Immunization of Children

Research papers on the immunization of children can look at the ethical, medical, legal, religious or social consequences of immunizing children. The writers at Paper Masters will custom write your research project on immunization and target any specific topic you need written about. Be sure to tell our writers exactly what you need, whether it is a medical, ethical or social question involving immunization.
The vaccination of children has recently become a topic of controversy and enhanced interest.
- On the one hand, as authors have noted, the public is being barraged with news stories concerning the safety of some of the vaccines in use.
- On the other hand, the possibility that the country may undergo attacks by bioterrorists is adding a new sense of urgency with respect to having adequate supplies of vaccines for both children and adults on hand-and adequate means of distribution in place--if the worst should happen.

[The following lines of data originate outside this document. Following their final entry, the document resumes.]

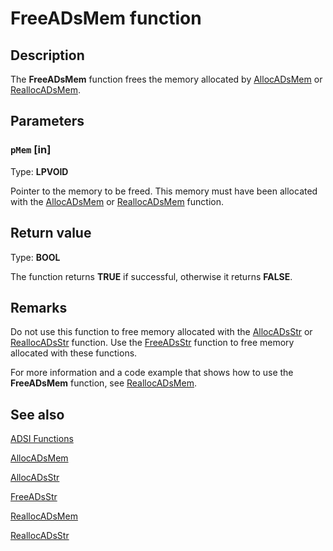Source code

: # FreeADsMem function

## Description

The **FreeADsMem** function frees the memory allocated by [AllocADsMem](https://learn.microsoft.com/windows/desktop/api/adshlp/nf-adshlp-allocadsmem) or [ReallocADsMem](https://learn.microsoft.com/windows/desktop/api/adshlp/nf-adshlp-reallocadsmem).

## Parameters

### `pMem` [in]

Type: **LPVOID**

Pointer to the memory to be freed. This memory must have been allocated with the [AllocADsMem](https://learn.microsoft.com/windows/desktop/api/adshlp/nf-adshlp-allocadsmem) or [ReallocADsMem](https://learn.microsoft.com/windows/desktop/api/adshlp/nf-adshlp-reallocadsmem) function.

## Return value

Type: **BOOL**

The function returns **TRUE** if successful, otherwise it returns **FALSE**.

## Remarks

Do not use this function to free memory allocated with the [AllocADsStr](https://learn.microsoft.com/windows/desktop/api/adshlp/nf-adshlp-allocadsstr) or [ReallocADsStr](https://learn.microsoft.com/windows/desktop/api/adshlp/nf-adshlp-reallocadsstr) function. Use the [FreeADsStr](https://learn.microsoft.com/windows/desktop/api/adshlp/nf-adshlp-freeadsstr) function to free memory allocated with these functions.

For more information and a code example that shows how to use the **FreeADsMem** function, see [ReallocADsMem](https://learn.microsoft.com/windows/desktop/api/adshlp/nf-adshlp-reallocadsmem).

## See also

[ADSI Functions](https://learn.microsoft.com/windows/desktop/ADSI/adsi-functions)

[AllocADsMem](https://learn.microsoft.com/windows/desktop/api/adshlp/nf-adshlp-allocadsmem)

[AllocADsStr](https://learn.microsoft.com/windows/desktop/api/adshlp/nf-adshlp-allocadsstr)

[FreeADsStr](https://learn.microsoft.com/windows/desktop/api/adshlp/nf-adshlp-freeadsstr)

[ReallocADsMem](https://learn.microsoft.com/windows/desktop/api/adshlp/nf-adshlp-reallocadsmem)

[ReallocADsStr](https://learn.microsoft.com/windows/desktop/api/adshlp/nf-adshlp-reallocadsstr)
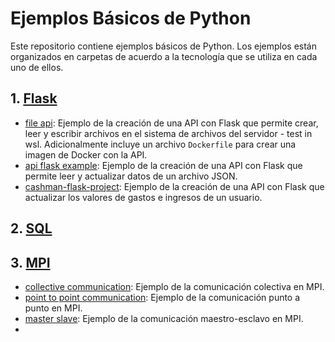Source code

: # Ejemplos Básicos de Python

Este repositorio contiene ejemplos básicos de Python. Los ejemplos están organizados en carpetas de acuerdo a la tecnología que se utiliza en cada uno de ellos.

## 1. [Flask](flask)

- [file api](flask/file_api): Ejemplo de la creación de una API con Flask que permite crear, leer y escribir archivos en el sistema de archivos del servidor - test in wsl. Adicionalmente incluye un archivo `Dockerfile` para crear una imagen de Docker con la API.
- [api flask example](flask/api_flask_example): Ejemplo de la creación de una API con Flask que permite leer y actualizar datos de un archivo JSON.
- [cashman-flask-project](flask/cashman-flask-project): Ejemplo de la creación de una API con Flask que actualizar los valores de gastos e ingresos de un usuario.

## 2. [SQL](sql)


## 3. [MPI](mpi)

- [collective communication](mpi/collective_com): Ejemplo de la comunicación colectiva en MPI.
- [point to point communication](mpi/point2point_com): Ejemplo de la comunicación punto a punto en MPI.
- [master slave](mpi/master_slave): Ejemplo de la comunicación maestro-esclavo en MPI.
- 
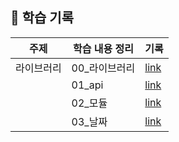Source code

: ## 📝 학습 기록
|주제|학습 내용 정리|기록
|--------|--------|-------
|라이브러리|00_라이브러리|[link](https://github.com/mingyeongwon/kosa-bootcamp/tree/main/study-record/java/04_library/00_library)
||01_api|[link](https://github.com/mingyeongwon/kosa-bootcamp/tree/main/study-record/java/04_library/01_api)
||02_모듈|[link](https://github.com/mingyeongwon/kosa-bootcamp/tree/main/study-record/java/04_library/02_base-module)
||03_날짜|[link](https://github.com/mingyeongwon/kosa-bootcamp/tree/main/study-record/java/04_library/03_date)
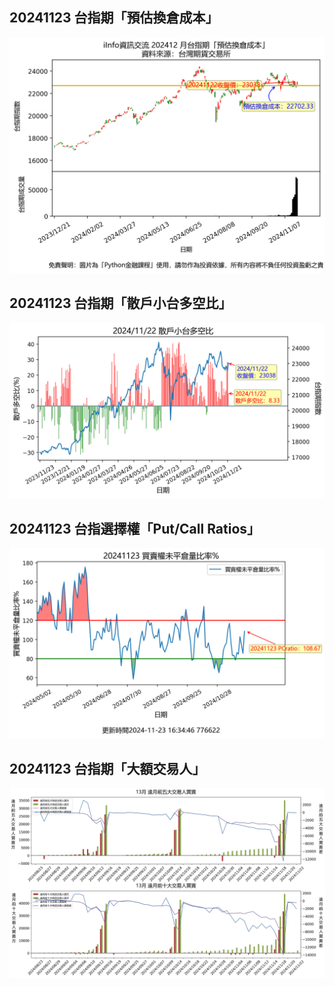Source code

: ## 20241123 台指期「預估換倉成本」
![](images/txfcost.png)

## 20241123 台指期「散戶小台多空比」
![](images/bbiri.png)

## 20241123 台指選擇權「Put/Call Ratios」
![](images/pcratio.png)

## 20241123 台指期「大額交易人」
![](images/blocktrade.png)

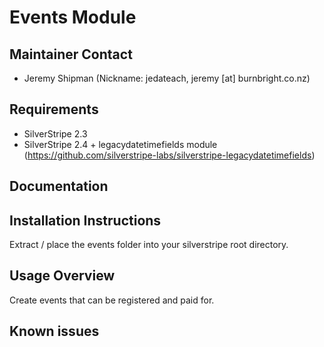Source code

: # Events Module
    
## Maintainer Contact   

 * Jeremy Shipman (Nickname: jedateach, jeremy [at] burnbright.co.nz)

## Requirements

 * SilverStripe 2.3
 * SilverStripe 2.4 + legacydatetimefields module (https://github.com/silverstripe-labs/silverstripe-legacydatetimefields)

## Documentation



## Installation Instructions

Extract / place the events folder into your silverstripe root directory.

## Usage Overview

Create events that can be registered and paid for.

## Known issues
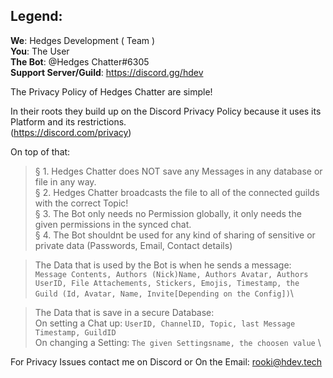 ## Legend:
**We**: Hedges Development ( Team ) \
**You**: The User \
**The Bot**: @Hedges Chatter#6305 \
**Support Server/Guild**: https://discord.gg/hdev 

The Privacy Policy of Hedges Chatter are simple!

In their roots they build up on the Discord Privacy Policy because it uses its Platform and its restrictions. \
(https://discord.com/privacy)

On top of that:
> § 1. Hedges Chatter does NOT save any Messages in any database or file in any way. \
> § 2. Hedges Chatter broadcasts the file to all of the connected guilds with the correct Topic! \
> § 3. The Bot only needs no Permission globally, it only needs the given permissions in the synced chat. \
> § 4. The Bot shouldnt be used for any kind of sharing of sensitive or private data (Passwords, Email, Contact details)

> The Data that is used by the Bot is when he sends a message: \
> `Message Contents, Authors (Nick)Name, Authors Avatar, Authors UserID, File Attachements, Stickers, Emojis, Timestamp, the Guild (Id, Avatar, Name, Invite[Depending on the Config])`\

> The Data that is save in a secure Database: \
> On setting a Chat up: `UserID, ChannelID, Topic, last Message Timestamp, GuildID` \
> On changing a Setting: `The given Settingsname, the choosen value` \

For Privacy Issues contact me on Discord or On the Email: rooki@hdev.tech

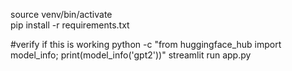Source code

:
source venv/bin/activate       
pip install -r requirements.txt

#verify if this is working
python -c "from huggingface_hub import model_info; print(model_info('gpt2'))"
streamlit run app.py
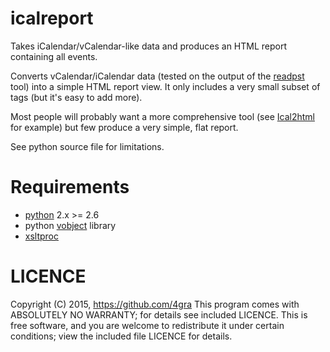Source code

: icalreport
==========
Takes iCalendar/vCalendar-like data and produces an HTML report containing all
events.

Converts vCalendar/iCalendar data (tested on the output of the [readpst](http://www.five-ten-sg.com/libpst/rn01re01.html) tool)
into a simple HTML report view.  It only includes a very small subset of tags
(but it's easy to add more).

Most people will probably want a more comprehensive tool (see [Ical2html](http://www.w3.org/Tools/Ical2html/) for
example) but few produce a very simple, flat report.

See python source file for limitations.

Requirements
============
   * [python](https://www.python.org/) 2.x >= 2.6
   * python [vobject](http://vobject.skyhouseconsulting.com/) library
   * [xsltproc](http://xmlsoft.org/XSLT/xsltproc2.html)

LICENCE
=======
 Copyright (C) 2015, https://github.com/4gra
 This program comes with ABSOLUTELY NO WARRANTY; for details see included LICENCE.
 This is free software, and you are welcome to redistribute it under certain
 conditions; view the included file LICENCE for details.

A research paper on the immunization of children will discuss certain issues related to the question of how efficient our system of providing vaccinations can be when our public health system is economically over-burdened. The paper adopts, as its primary bias, the notion that, with respect to the matching of available public health resources with the demands made on the public health system, we are currently confronted with what is essentially a zero sum game. That is to say, in a world of competing health care demands and stressed health care funding, the resources that are devoted to one of these demands, e.g. the vaccination of children, must be taken from other public health areas. This paper will attempt to determine if the magnitude of public health system resources devoted to childhood immunization will likely be adequate over the long term and, in the event of catastrophe, would likely be able to protect the child population from epidemics.
We should begin by noting that, recent stories about the dangers of certain forms of childhood vaccination notwithstanding, there is no doubt that there is a long and growing list of safe and effective vaccines that, from the standpoints of parents, children, and epidemiology, should be administered. Vaccination, in fact, has a long history. An author has noted that it was speculated about in ancient times, that by 1700 immunization was "a recognized phenomenon", and that an English physician named Jenner practiced inoculation in the latter half of the 18th century. While many writers and many studies indicate that vaccination is not without risks and is not always foolproof ], it is no accident that in the section on pediatrics in the authoritative Merck Manual a sub-chapter on immunizations stands near the front of that section.